Little is known about the risk factors of dilated Virchow-Robin spaces (dVRS) and their relation with other markers of brain small vessel disease. We investigated both issues in a large population-based sample of elderly individuals.


Severity of dVRS was semiquantitatively graded in both white matter and basal ganglia using high-resolution 3-dimensional MRI images taken from 1818 stroke- and dementia-free subjects enrolled in the Three-City Dijon MRI study. Multinomial logistic regression models were used to model the association of cardiovascular risk factors, APOE genotype, brain atrophy, and MRI markers of small vessel disease with the degree of dVRS.
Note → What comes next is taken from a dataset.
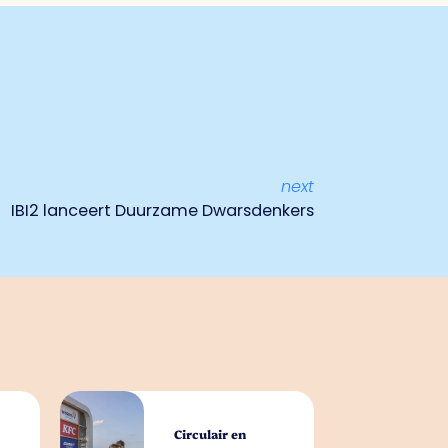
next
IBI2 lanceert Duurzame Dwarsdenkers
Circulair en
Severity of dVRS was found to be strongly associated with age in both basal ganglia (degree 4 versus 1: OR, 2.1; 95% CI, 1.4 to 3.2) and white matter (OR, 1.5; 95% CI, 1.2 to 1.9). The proportion of hypertensive subjects increased with the degrees of dVRS in both basal ganglia (P = 0.02) and white matter (P = 0.048). Men presented a higher risk of severe dVRS in basal ganglia than women, particularly degree 4 (OR, 6.0; 95% CI, 1.8 to 19.8). The degree of dVRS was associated with the volume of white matter hyperintensities and the prevalence of lacunes, but not with brain atrophy.


In this large cohort study of elderly subjects, the degree of dVRS appears independently associated with age, hypertension, volume of white matter hyperintensities, and lacunar infarctions. dVRS should be considered as another MRI marker of cerebral small vessel disease in the elderly with regional variations in their severity.